Case Presentation: A 25-year-old man with a past medical history of sickle cell disease was transferred to our hospital for seizure-like activity and acute renal failure. Computed tomography (CT) head was unremarkable, urine drug screen was negative, and triage labs were significant for white blood cell count (WBC) of 20.7 cells/liter and an elevated creatine phosphokinase of 669 U/L. Urinalysis showed occult blood but no WBCs, and chest x-ray was clear. He was initially started on broad spectrum antibiotics. Magnetic resonance imaging of the brain showed no acute abnormality, and several days of video electroencephalogram (EEG) showed no epileptiform activity, rather generalized rhythmic delta activity suggestive of encephalopathy. The patient’s mental status was slowed, and he was intermittently lethargic. Blood and urine cultures remained no growth, so antibiotics were discontinued. During admission, creatinine peaked at 7.2 mg/dL. Acute kidney injury was complicated by mixed anion and non-gap acidosis and hyperphosphatemia. Renal ultrasound with doppler was negative for thrombosis and hydronephrosis. Acute tubular necrosis (ATN) was diagnosed based on a fractional excretion of sodium of 1.7 and a urine sediment with muddy casts. Sodium bicarbonate and phosphate binders were administered during the peak of his renal injury. Nephrology deferred renal biopsy, owing to improvement in renal function following supportive treatment with intravenous crystalloids. The patient had epigastric pain with associated nausea and vomiting while inpatient. Lipase and liver function testing were normal. CT abdomen/pelvis showed a non-incarcerated, reducible Richter’s hernia but no additional abnormalities. At discharge, the patient had a down-trending creatinine (2.7 mg/dL), good urine output, and his mental status returned to baseline. He tolerated a regular diet with mild intermittent nausea and no reported pain. Upon further questioning, he endorsed daily synthetic marijuana (Mojo) use for several weeks prior to admission. Our multi-disciplinary team agreed on protracted synthetic marijuana abuse as the unifying etiology for his ATN, abdominal pain, reactive leukocytosis, and acute toxic encephalopathy.

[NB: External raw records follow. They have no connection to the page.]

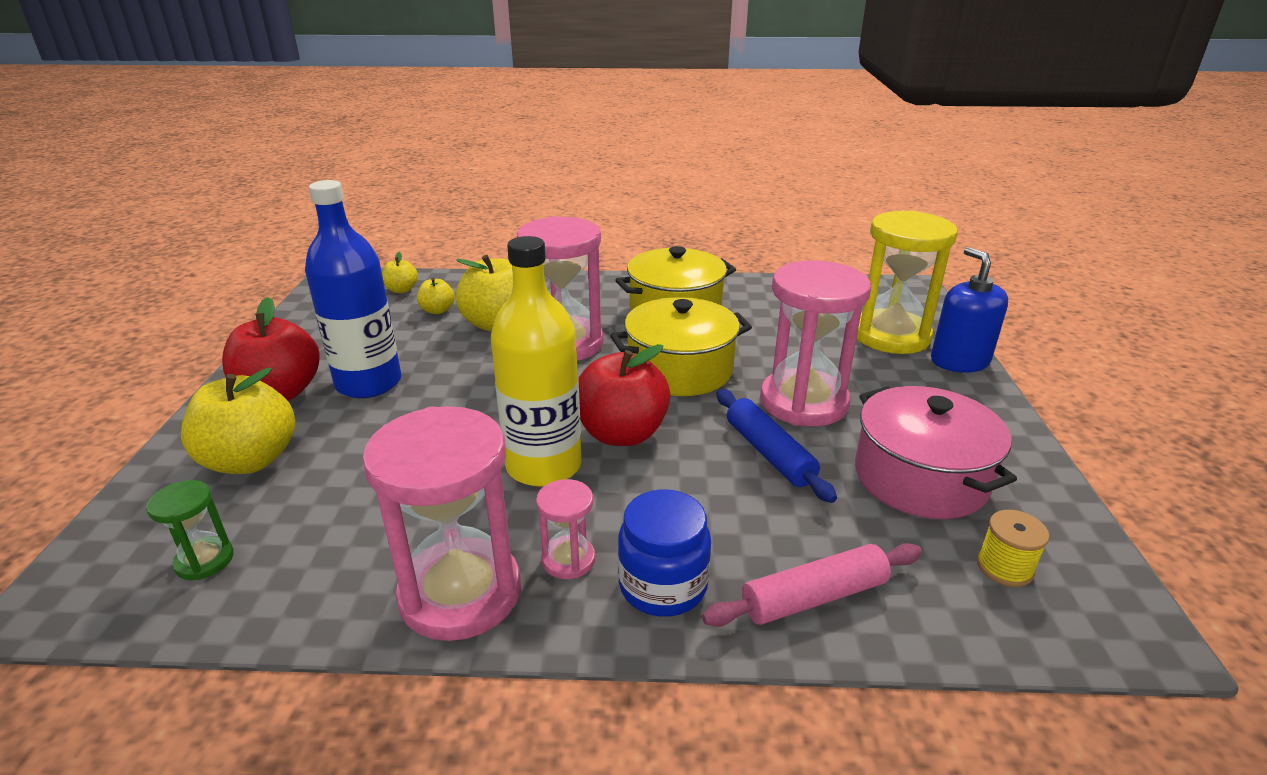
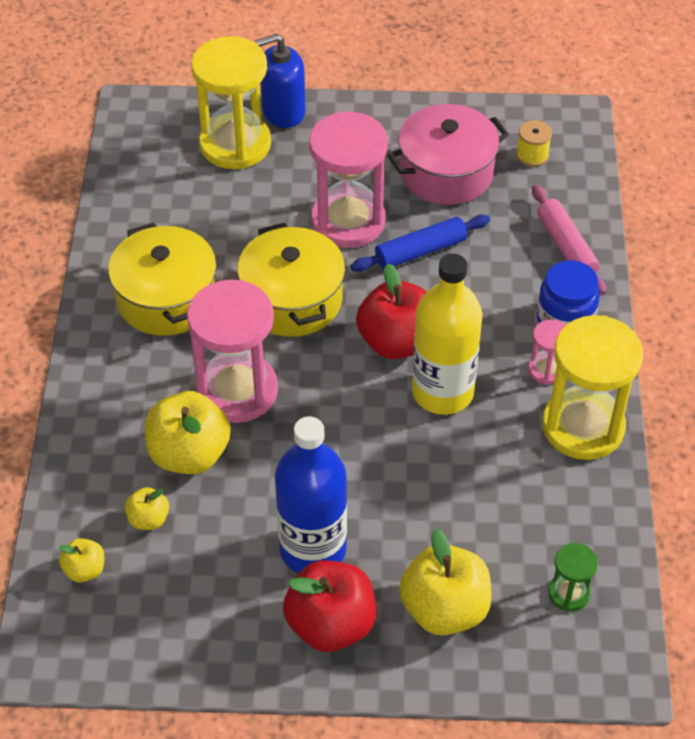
camera: 90 degrees left, 20 degrees up
pink hourglass [362,406,521,641] -> yellow hourglass [542,315,643,460]

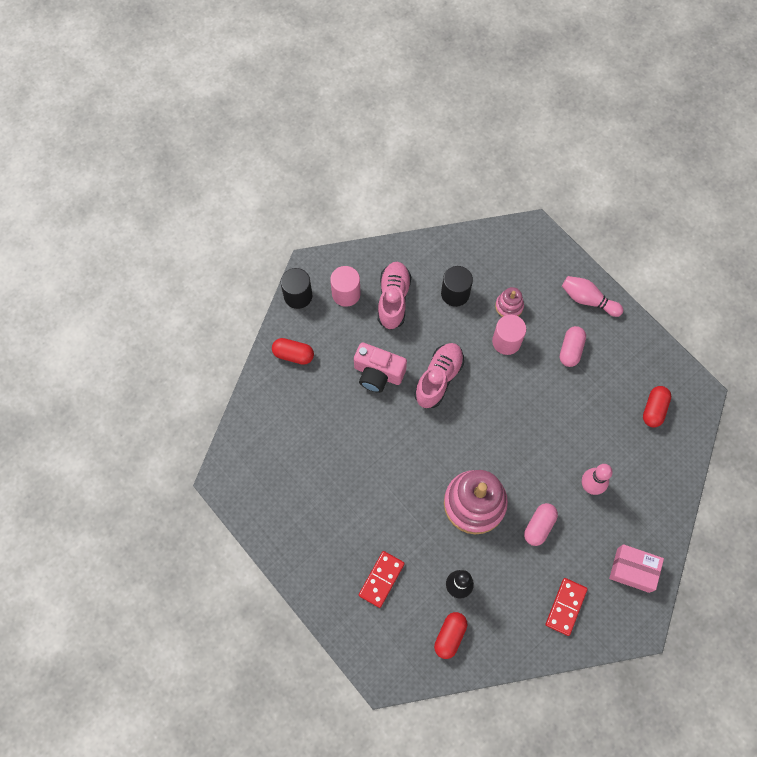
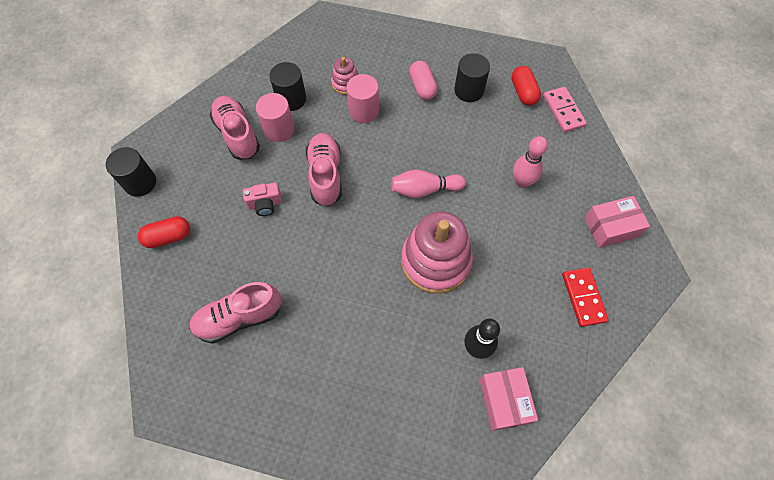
camera: 35 degrees left, 5 degrees down
pink cylinder [330,266,361,307] -> pink cylinder moved to [256,93,294,142]
pink camera [354,342,407,393] -> pink camera [242,182,282,216], size x0.62
red domino [359,551,405,608] -> none
red capsule [434,612,467,659] -> pink box [480,367,538,431]
pink capsule [524,503,558,546] -> none
pink bowling pin [562,276,623,317] -> pink bowling pin moved to [391,170,466,198]
none -> pink shoe [189,282,281,344]
none -> black cylinder [454,53,490,102]
none -> pink domino [543,87,587,132]

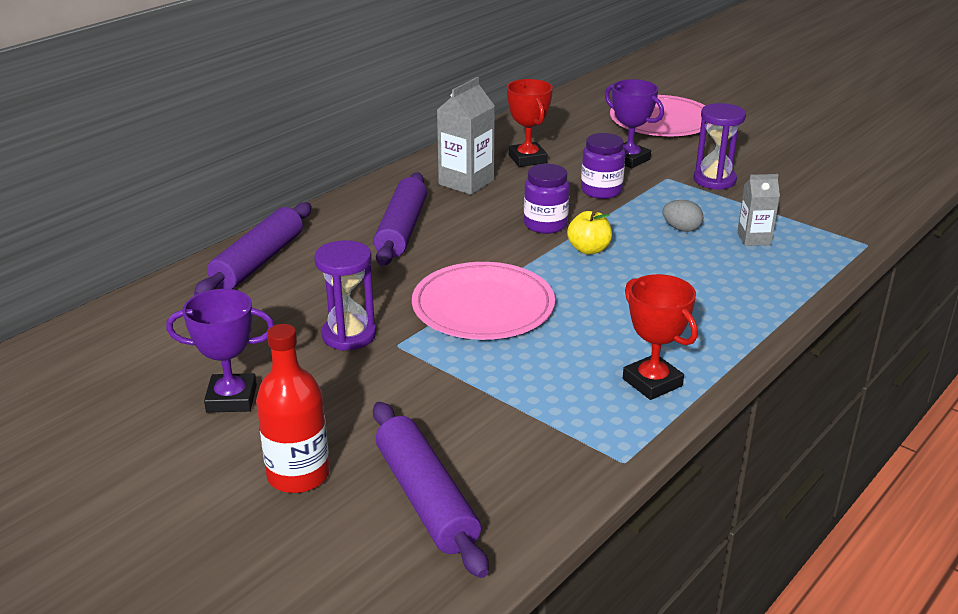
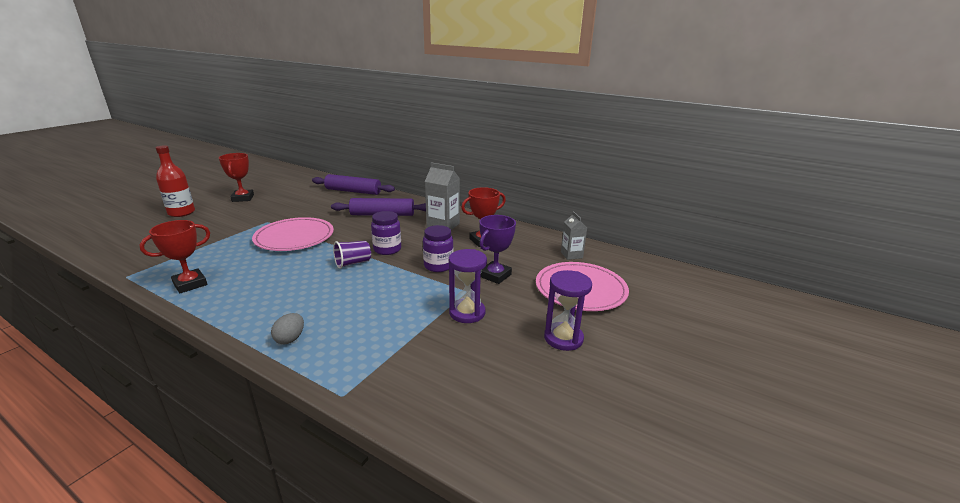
camera: 80 degrees right, 5 degrees down
purple trophy [166,289,274,413] -> red trophy [219,153,254,202]
purple hourglass [314,240,376,351] -> purple hourglass moved to [544,270,592,351]
purple rolling pin [373,402,489,578] -> none
yellow apple [567,210,612,254] -> purple cup [333,241,371,269]
grey egg [662,200,703,232] -> grey egg moved to [271,313,304,344]
grey carton [737,174,780,246] -> grey carton moved to [561,211,587,260]

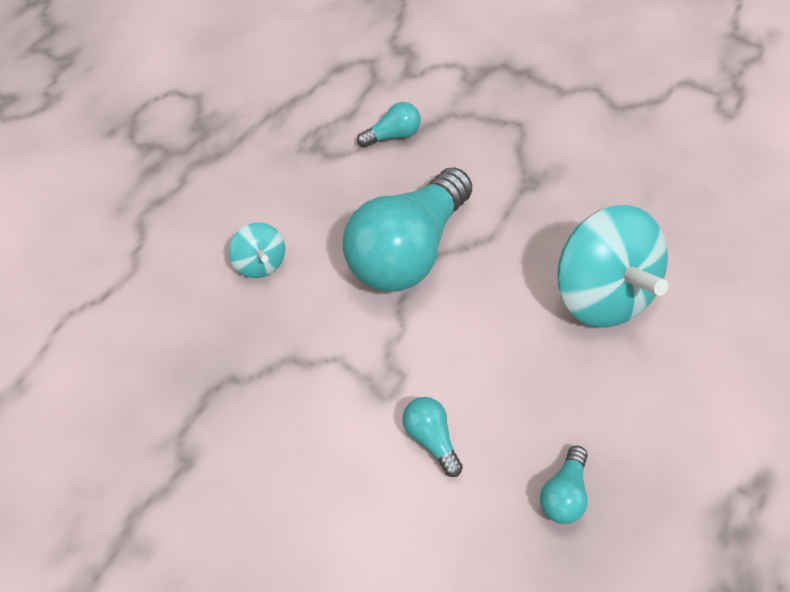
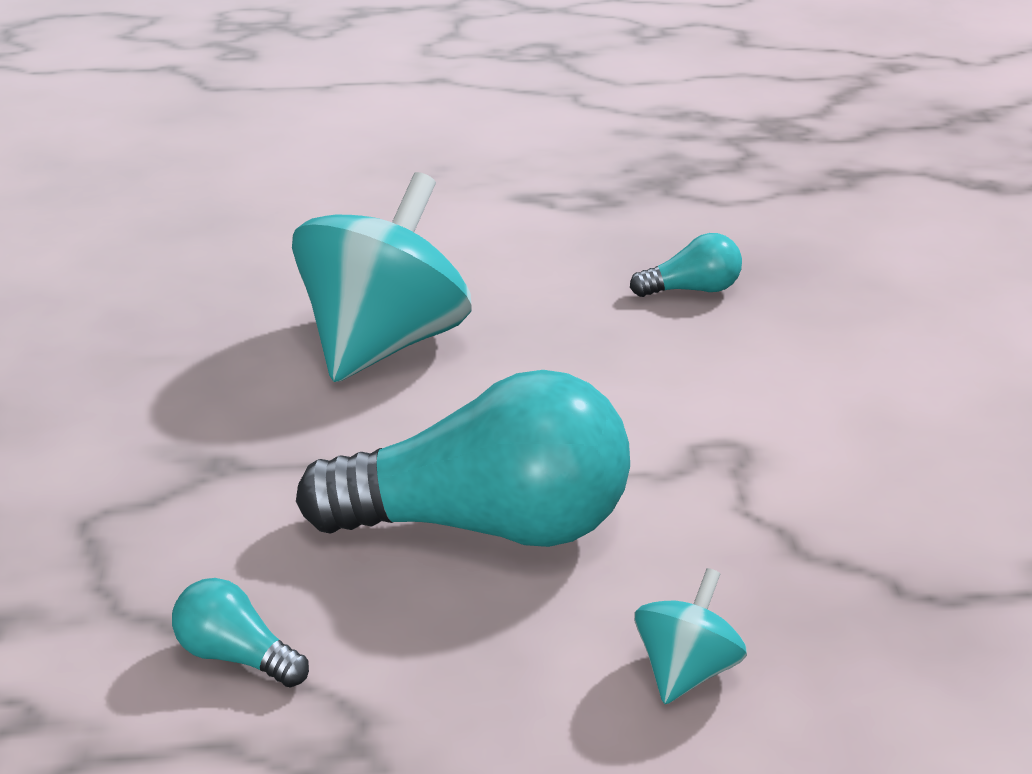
camera: 125 degrees left, 25 degrees down
turquoise light bulb [403,397,463,477] -> none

Discussion: Acute kidney injury is a common entity evaluated and managed by hospitalists. Assessment of ATN requires a thorough social history, as nephrotoxins are a potential cause and are not always detected on routine urine screening tests. Previous case reports demonstrated similar presentations of synthetic cannabinoid-induced systemic toxicity. Common symptoms include nausea, vomiting, abdominal pain, and encephalopathy. Acute kidney injury is typically secondary to ATN with serum creatinine as high as 7.2 mg/dL and resolution with intravenous fluids and supportive treatment(1-5). One case report presented a patient with seizures and ATN following use of synthetic cannabinoids, similar to the present case, though our patient’s EEG captured no epileptiform activity(6). In the present case, an invasive renal biopsy was avoided as his kidney function gradually improved.
Conclusions: In a patient with ATN, acute encephalopathy, reactive leukocytosis, and intractable nausea and vomiting, consider and inquire about synthetic marijuana use. Many patients do not consider it a drug of abuse, underscoring the importance of its inclusion in a thorough social history.